If you were to evaluate the limit as $s$ goes to infinity of the transfer function:
$$T(s) = {3s^2\left(s^2+36\right) \over s^4 + 2.344s^3 + 1.824s^2 + 0.987}$$
Why is the answer $3$? Is it due to the numerator having an $s$ term with a power of $4$ with $3$ as the coefficient, and the denominator has an $s$ term with power $4$ with a coefficient of $1$? Do you just ignore all the other terms?
EDIT: I am now trying to evaluate the limit as $s$ goes to zero.
It has been suggested to directly substitute $s = 0$ into the Transfer Function.

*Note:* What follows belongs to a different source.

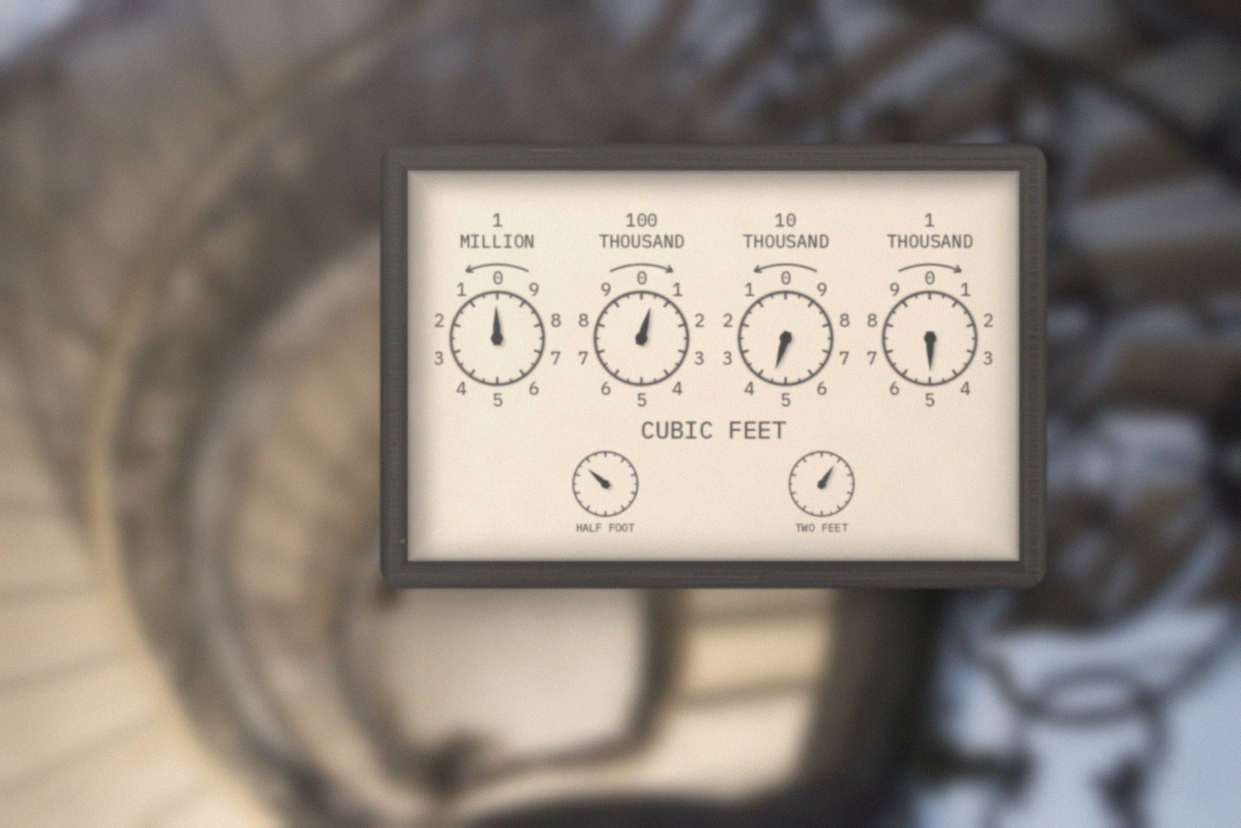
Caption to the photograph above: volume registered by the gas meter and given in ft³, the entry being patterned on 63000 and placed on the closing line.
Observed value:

$$T(s) = {3(0)^2\left((0)^2+36\right) \over (0)^4 + 2.344(0)^3 + 1.824(0)^2 + 0.987}$$
However the answer is $$=3(s)^2 {36\over 0.987}$$
Why is there still an s term in the answer after the substitution.
EDIT 2:
Please refer to original question (1.9)(Ignore the second T(s) shown – the one with $s^5$, it is for another question) and solution provided. The solution provided may be wrong.
Best Answer
Since the rational function has a denominator and numerator of same degrees, the limit as $s \to \infty$ is the quotient of the numerator's leading coefficient and the denominator's leading coefficient. This is because as you increase towards $\infty$, terms other than leading one become negligible to the final result.
And thusly, if the degree of the numerator is larger, the limit approaches $\infty$. If the degree of the denominator is larger then the limit approaches $0$.